I’ve done myself a favor this year and skipped the resolutions. Or more honestly, I’ve had too much going on in my head to give this New Year’s tradition even a fleeting thought. So when a perky woman far fitter than me struck up a conversation on the topic in the gym locker room, I was surprisingly honest and fessed up to my ‘resolutionless’ state.

“Do you have any resolutions?” I returned, expecting a conversation about fitness goals.

“No,” she admitted, “But if I were to make one,” she began, slowly thinking about the idea, “It would be to help my boyfriend live through the year.” I soon learned that her boyfriend had been diagnosed with cancer a few years back, had undergone chemo last year. He had been declared cancer-free. Their absolute joy ended when a routine check-up revealed that the cancer was back with a vengeance.

This bright woman before me in her orange tank top, sleek body and model-like face was facing the very real prospect of death taking her partner away from her. Wherever I had been in my head, I was now completely present, listening to her. When she finished her story, we looked at each other in companionable silence. I opened my arms and she stepped into them for a hug.

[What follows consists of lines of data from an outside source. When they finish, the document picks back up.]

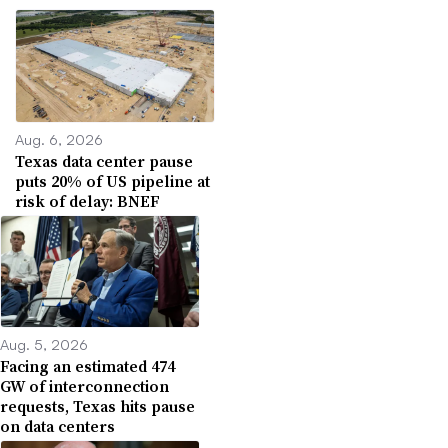
Aug. 6, 2026
Texas data center pause
puts 20% of US pipeline at
risk of delay: BNEF
Aug. 5, 2026
Facing an estimated 474
GW of interconnection
requests, Texas hits pause
on data centers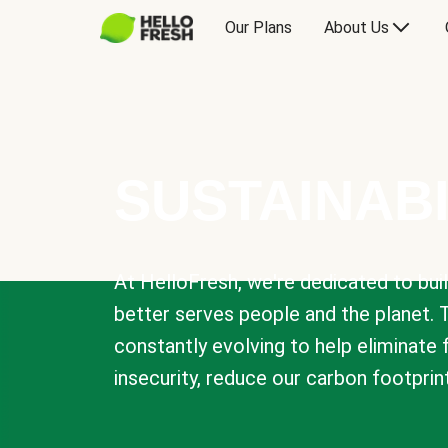
Our Plans
About Us
SUSTAINABI
At HelloFresh, we're dedicated to bui
better serves people and the planet. 
constantly evolving to help eliminate
insecurity, reduce our carbon footprin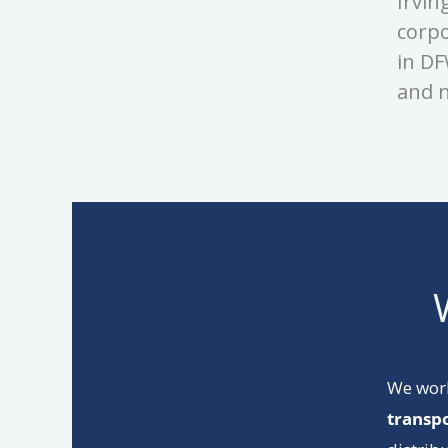
Irvin
corpo
in DF
and n
We wor
transp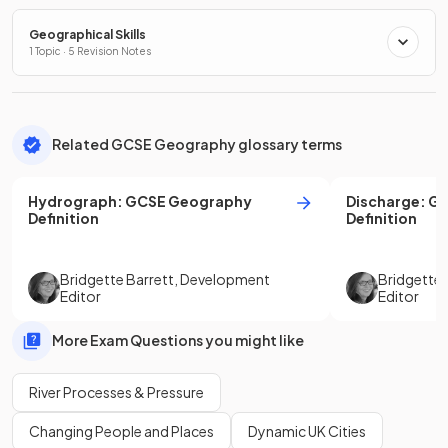
Geographical Skills
1 Topic · 5 Revision Notes
Related GCSE Geography glossary terms
Hydrograph
:
GCSE
Geography
Discharge
:
G
Definition
Definition
Bridgette Barrett
,
Development
Bridgette 
Editor
Editor
More Exam Questions you might like
River Processes & Pressure
Changing People and Places
Dynamic UK Cities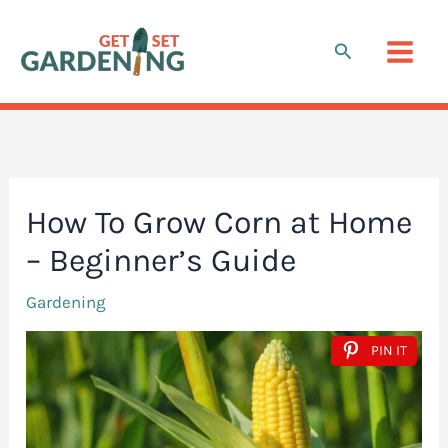
Skip
to
Search
content
How To Grow Corn at Home
– Beginner’s Guide
Gardening
PIN IT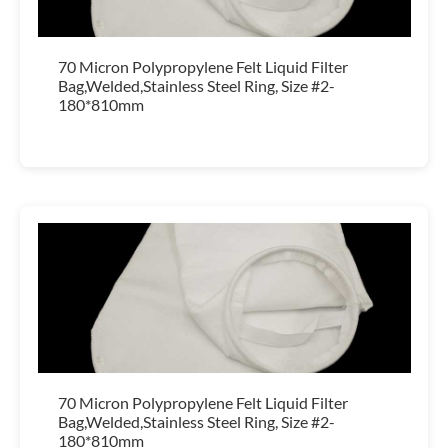
70 Micron Polypropylene Felt Liquid Filter
Bag,Welded,Stainless Steel Ring, Size #2-
180*810mm
70 Micron Polypropylene Felt Liquid Filter
Bag,Welded,Stainless Steel Ring, Size #2-
180*810mm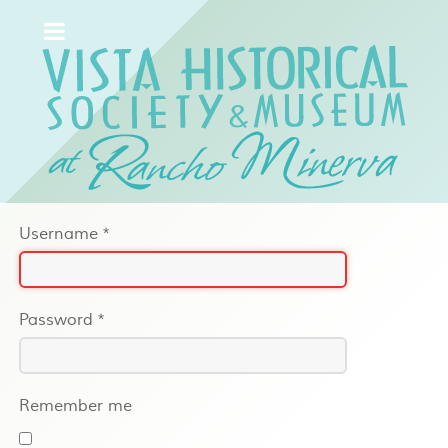
Username
*
Password
*
Remember me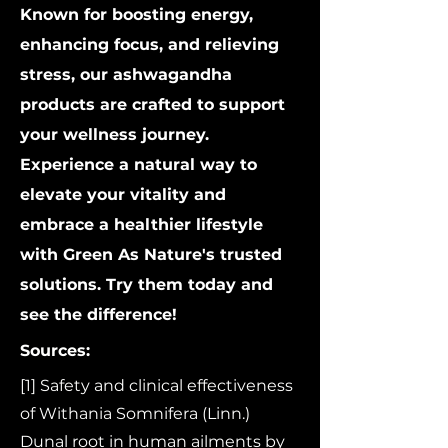
Known for boosting energy,
enhancing focus, and relieving
stress, our ashwagandha
products are crafted to support
your wellness journey.
Experience a natural way to
elevate your vitality and
embrace a healthier lifestyle
with Green As Nature's trusted
solutions. Try them today and
see the difference!
Sources:
[1] Safety and clinical effectiveness
of Withania Somnifera (Linn.)
Dunal root in human ailments by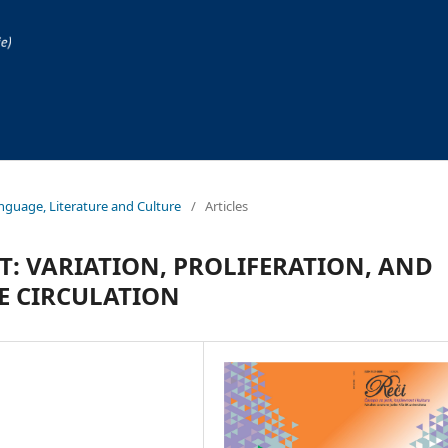
Language, Literature and Culture
/
Articles
: VARIATION, PROLIFERATION, AND
E CIRCULATION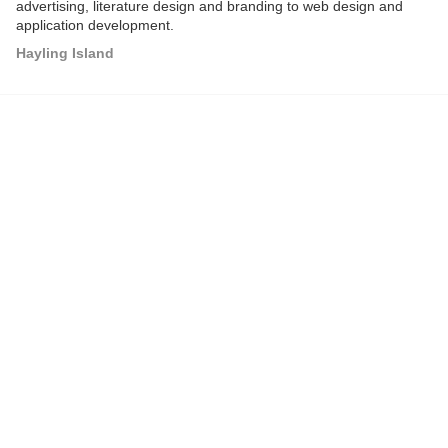
advertising, literature design and branding to web design and
application development.
Hayling Island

We talked further as we left the locker room and I shared a bit of what was going on with me. She listened without judgment and one more hug was exchanged before we moved on to our work outs.

I found myself at the gym a week later, planning to run on the treadmill as fast I could to clear my mind of its clutter and address the pent up energy in my body. An employee was cleaning the last two unused treadmills, and I greeted him as I waited. We chatted about the dirt that collects on all of the equipment. He said something else, and I didn’t understand his heavily-accented Dutch.

“Ashes to ashes, dust to dust,” he said in perfect English with a smile on his face.

“Oh. Yes,” I replied. This was pretty much a conversation stopper. He had moved onto spraying down the next treadmill anyway, so I began my workout.

Did he know he was referring to words uttered during a burial service? Speaking of death? That we are all mortal, that we all return to ashes and dust? Of course he did. I had heard these words so many times in my life, and thanks to Hollywood and my number of years on this planet, they have moved across the scale from profound to somber, predictable to trite. Now they had swung back to profound.

Ashes to ashes. Dust to dust.

Had this man spoken out of context? I mean, he was simply cleaning dust off of machines at his work place. But no. Not at all. His words spoke of the present moment and the transience of all things: worries, life stage, the windows, the building, the treadmill, you, me. We will all return to dust. I half expected him to disappear, to have been a figment of my imagination.  He had moved on to vacuuming.

Happy Freaking New Year.

I know I sound rather somber, but I’m sharing these encounters for a reason. Here’s some other words you’ve heard a thousand times both on and off the silver screen: Know the value of life; it is a present not to be taken for granted.

Can I do that? Now that would be a hell of a resolution.